January 27, 2013:
Here are some of the new regulations and guidelines facing employers under the Affordable Care Act:
— Penalties: Employers with 50 or more full-time workers who do not provide adequate and affordable health benefits could face financial penalties beginning in 2014. If at least one employee receives a tax credit when buying insurance on his or her own in a health insurance exchange, the company will be assessed a penalty. Those eligible for tax credits have an income of up to 400 percent of the poverty level ($44,680 for an individual and $92,200 for a family of four in 2012). The penalty is $2,000 multiplied by the number of employees, not counting the first 30, with the amount increasing over time.
An employee can also obtain coverage in an exchange and be eligible for a tax credit if his or her employer provides benefits but does not pay at least 60 percent of covered services or if the premium exceeds 9.5 percent of a worker’s income. The company will be assessed a penalty of $3,000 for each full-time employee receiving coverage through an exchange; however, it will not exceed the amount applicable if it offered no coverage at all.
— Small businesses: Employers with fewer than 25 full-time workers are eligible to earn a tax credit if the average annual wage is less than $50,000 and if they pay at least half the cost toward employee health insurance. For tax years 2010 to 2013, eligible small-business employers can earn a maximum credit of up to 35 percent (or up to 25 percent for small, tax-exempt businesses like charities) of their contribution toward employee health care premiums. In 2014, the rate will increase to 50 percent for small businesses that purchase coverage through an exchange and 35 percent for tax-exempt businesses. Employers are eligible to take the tax credit for two years.
Employers with fewer than 100 full-time workers will be able to purchase coverage through an exchange beginning in 2014. States will have the option in 2017 to allow businesses with more than 100 employees to purchase through the exchange.
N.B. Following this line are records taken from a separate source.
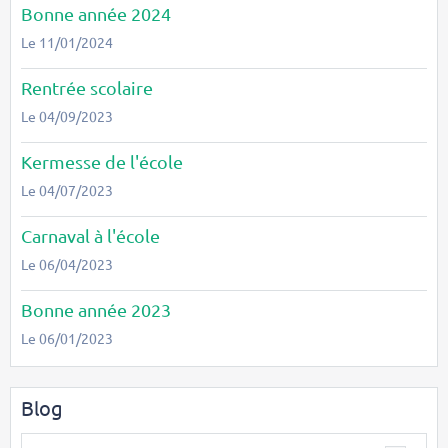
Bonne année 2024
Le 11/01/2024
Rentrée scolaire
Le 04/09/2023
Kermesse de l'école
Le 04/07/2023
Carnaval à l'école
Le 06/04/2023
Bonne année 2023
Le 06/01/2023
Blog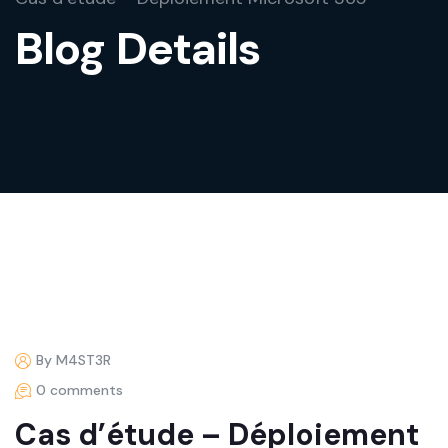
Blog Details
By M4ST3R
0 comments
Cas d’étude – Déploiement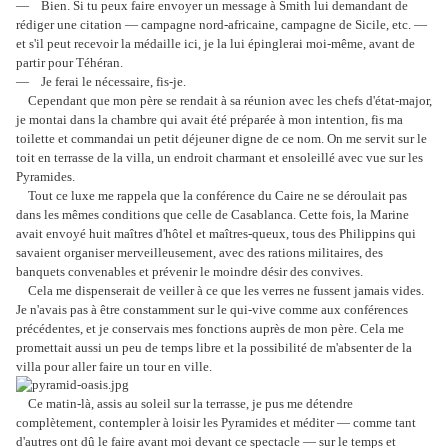
— Bien. Si tu peux faire envoyer un message à Smith lui demandant de
rédiger une citation — campagne nord-africaine, campagne de Sicile, etc. —
et s'il peut recevoir la médaille ici, je la lui épinglerai moi-même, avant de
partir pour Téhéran.
— Je ferai le nécessaire, fis-je.
Cependant que mon père se rendait à sa réunion avec les chefs d'état-major,
je montai dans la chambre qui avait été préparée à mon intention, fis ma
toilette et commandai un petit déjeuner digne de ce nom. On me servit sur le
toit en terrasse de la villa, un endroit charmant et ensoleillé avec vue sur les
Pyramides.
Tout ce luxe me rappela que la conférence du Caire ne se déroulait pas
dans les mêmes conditions que celle de Casablanca. Cette fois, la Marine
avait envoyé huit maîtres d'hôtel et maîtres-queux, tous des Philippins qui
savaient organiser merveilleusement, avec des rations militaires, des
banquets convenables et prévenir le moindre désir des convives.
Cela me dispenserait de veiller à ce que les verres ne fussent jamais vides.
Je n'avais pas à être constamment sur le qui-vive comme aux conférences
précédentes, et je conservais mes fonctions auprès de mon père. Cela me
promettait aussi un peu de temps libre et la possibilité de m'absenter de la
villa pour aller faire un tour en ville.
Ce matin-là, assis au soleil sur la terrasse, je pus me détendre
complètement, contempler à loisir les Pyramides et méditer — comme tant
d'autres ont dû le faire avant moi devant ce spectacle — sur le temps et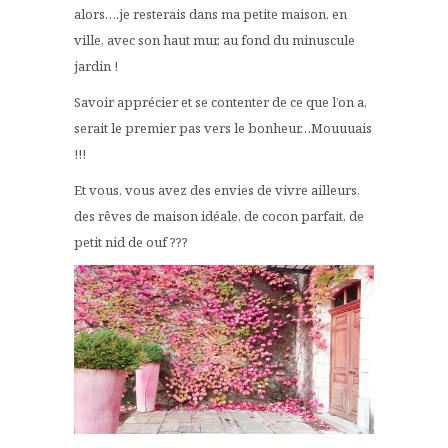
alors….je resterais dans ma petite maison, en
ville, avec son haut mur, au fond du minuscule
jardin !
Savoir apprécier et se contenter de ce que l’on a,
serait le premier pas vers le bonheur…Mouuuais
!!!
Et vous, vous avez des envies de vivre ailleurs,
des rêves de maison idéale, de cocon parfait, de
petit nid de ouf ???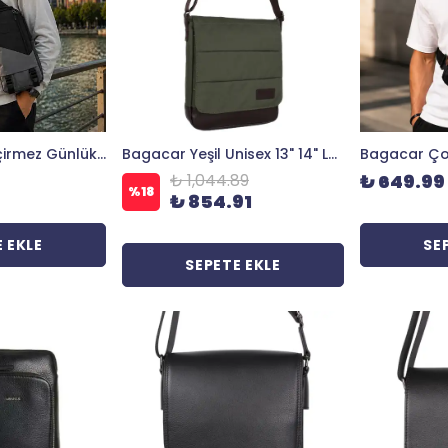
Bagacar Su Geçirmez Günlük Kullanım Çapraz Omuz Bodybag ve Sırt Çantası Siyah
Bagacar Yeşil Unisex 13" 14" Laptop Mac Air Postacı Çantası
₺ 1,044.89
₺ 649.99
%
18
₺ 854.91
 EKLE
SE
SEPETE EKLE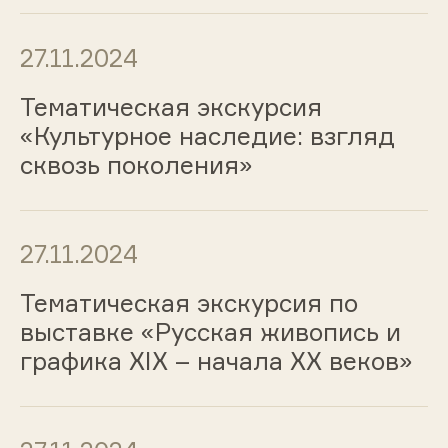
27.11.2024
Тематическая экскурсия
«Культурное наследие: взгляд
сквозь поколения»
27.11.2024
Тематическая экскурсия по
выставке «Русская живопись и
графика ХIХ – начала ХХ веков»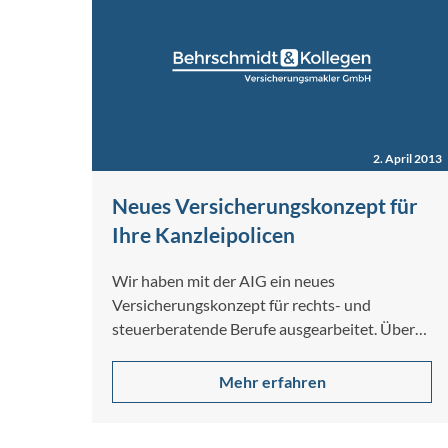
2. April 2013
Neues Versicherungskonzept für
Ihre Kanzleipolicen
Wir haben mit der AIG ein neues
Versicherungskonzept für rechts- und
steuerberatende Berufe ausgearbeitet. Über
unser Konzept bieten wir
eine Betriebshaftpflichtversicherung (Bürohaftpf
Mehr erfahren
…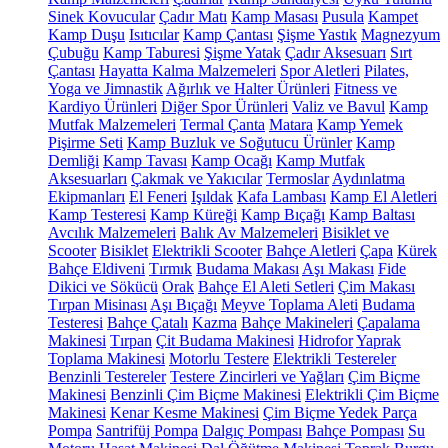
Sinek Kovucular
Çadır Matı
Kamp Masası
Pusula
Kampet
Kamp Duşu
Isıtıcılar
Kamp Çantası
Şişme Yastık
Magnezyum
Çubuğu
Kamp Taburesi
Şişme Yatak
Çadır Aksesuarı
Sırt
Çantası
Hayatta Kalma Malzemeleri
Spor Aletleri
Pilates,
Yoga ve Jimnastik
Ağırlık ve Halter Ürünleri
Fitness ve
Kardiyo Ürünleri
Diğer Spor Ürünleri
Valiz ve Bavul
Kamp
Mutfak Malzemeleri
Termal Çanta
Matara
Kamp Yemek
Pişirme Seti
Kamp Buzluk ve Soğutucu Ürünler
Kamp
Demliği
Kamp Tavası
Kamp Ocağı
Kamp Mutfak
Aksesuarları
Çakmak ve Yakıcılar
Termoslar
Aydınlatma
Ekipmanları
El Feneri
Işıldak
Kafa Lambası
Kamp El Aletleri
Kamp Testeresi
Kamp Küreği
Kamp Bıçağı
Kamp Baltası
Avcılık Malzemeleri
Balık Av Malzemeleri
Bisiklet ve
Scooter
Bisiklet
Elektrikli Scooter
Bahçe Aletleri
Çapa
Kürek
Bahçe Eldiveni
Tırmık
Budama Makası
Aşı Makası
Fide
Dikici ve Sökücü
Orak
Bahçe El Aleti Setleri
Çim Makası
Tırpan Misinası
Aşı Bıçağı
Meyve Toplama Aleti
Budama
Testeresi
Bahçe Çatalı
Kazma
Bahçe Makineleri
Çapalama
Makinesi
Tırpan
Çit Budama Makinesi
Hidrofor
Yaprak
Toplama Makinesi
Motorlu Testere
Elektrikli Testereler
Benzinli Testereler
Testere Zincirleri ve Yağları
Çim Biçme
Makinesi
Benzinli Çim Biçme Makinesi
Elektrikli Çim Biçme
Makinesi
Kenar Kesme Makinesi
Çim Biçme Yedek Parça
Pompa
Santrifüj Pompa
Dalgıç Pompası
Bahçe Pompası
Su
— Taxes: When employees receive their W-2 forms this year, the amount their employers pay toward their health insurance will be shown. Employees will not be taxed on this amount. It is for informational purposes only.
Insurers and self-insured employers could be levied a new excise tax on high cost “Cadillac” health plans beginning in 2018 if their value exceeds $10,200 for individual coverage or $27,500 for family policies. The tax rate imposed will be 40 percent of the plan’s premium amount exceeding those thresholds. For example, if the premium is $11,000 for an individual, the rate would be 40 percent of $800. If health care costs rise more than expected before implementation, the threshold amounts may be increased. Retirees 55 and older who are not eligible for Medicare, employees in high-risk professions, and companies that may have higher health care costs because of the age or gender of their workers may also see their threshold amounts adjusted upward.
— Employer health plans: Plans in place on March 23, 2010, are considered “grandfathered plans” subject to some new rules but exempt from others. Such plans have already had to eliminate lifetime limits on coverage and restrict annual limits on coverage, eliminate pre-existing condition exclusions for children and extend dependent coverage up to age 26. Beginning in 2014, grandfathered employer plans will be required to eliminate any annual limits on coverage, eliminate pre-existing condition exclusions for adults and limit waiting periods for coverage to no more than 90 days.
Grandfathered plans will not have to meet the new minimum benefit standards, limit enrollee cost-sharing or provide coverage for preventive services with no cost-sharing. To maintain its grandfathered status, a plan cannot reduce or eliminate benefits to treat particular conditions, increase employee cost-sharing (including deductibles, co-insurance and co-payments) above certain thresholds, reduce the employer share of the premium cost or change insurers. Once a plan loses its grandfathered status, it will have to comply with all the new rules.
— Self-funded funds: Self-funded plans (financed by an employer rather than through a health insurance company) will be subject to many of the same provisions that apply to full insured plans; however, they are generally exempt from state insurance regulations, so costs will be lower. Self-funded plans won’t likely have to meet the minimum essential health benefit requirements, such as limits on deductibles, but they will be required to extend dependent coverage until age 26, eliminate cost-sharing for preventive services, limit waiting periods for coverage to no more than 90 days and eliminate lifetime or annual limits on coverage.